翻って、今はどうでしょうか。モノはすべていきわたり、溢れすぎた生活に嫌気がさしてきていて、「断捨離」や「ミニマミスト」など、モノを持たない生活を思考する人が増えているくらいです。

 

 

産業構造も製造業からITへと急速に移行しています。これは特に工場などの設備投資は必要が無く、サービスを提供できるので、企業側にもお金を借りたい意欲はほとんどなくなってしまいました。

 

つまり、95年以降は借りるお金の魅力が薄れ、それが20年以上も続いているのです。
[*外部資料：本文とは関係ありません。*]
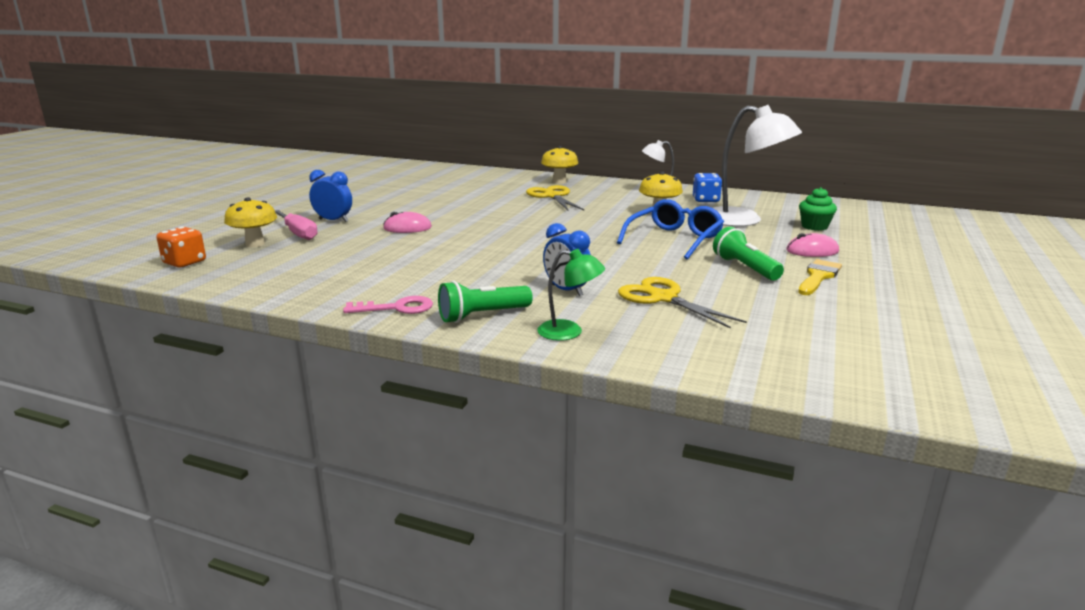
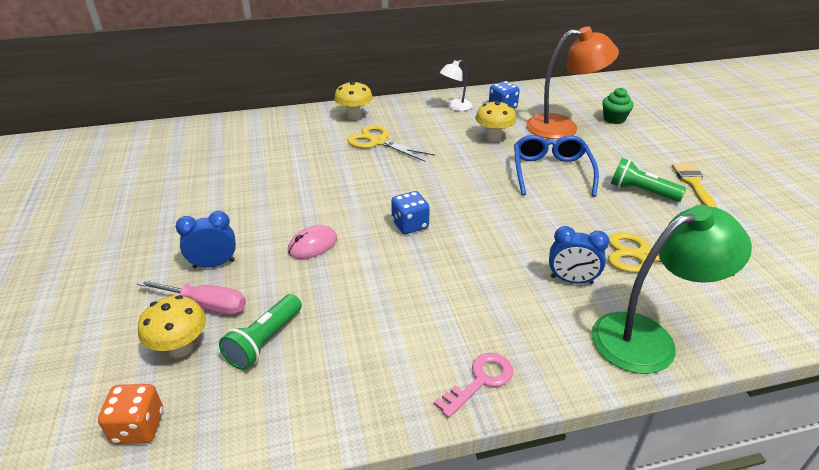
camera: 35 degrees left, 15 degrees up
(482, 315) = (561, 351): green flashlight -> green flashlight (264, 341)
(493, 236) = (410, 225): none -> blue dice
(569, 332) = (648, 338): green lamp -> green lamp, size x1.91
(744, 220) = (562, 127): white lamp -> orange lamp
(812, 251) = (650, 151): pink mouse -> none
たしかに、金利は上がるかも知れませんが、バブル期のような金利になるでしょうか?私は、そこまでお金の借り手が増えることが想像できません。

 

この金利についてもっと詳しく知りたい方は、『世界経済の流れから、これからの住宅ローン金利を予想する(仮)』を参照してください。

●結論:「今が買い時」に惑わされない

結局、20年前からずっと、今とほぼ同じでこれからもほとんど変わらないとすれば、「今が買い時」ではなく「いつでも同じ」ではないでしょうか。もちろん、未来を予測することは神様以外にできませんし、金利についてはさまざまな考え方があります。

 

ですが、金利の過去からの傾向と本質を考えることで、「そうだよな」と共感できるのであれば、営業マンの言葉には惑わされずに、落ち着いた行動ができると思います。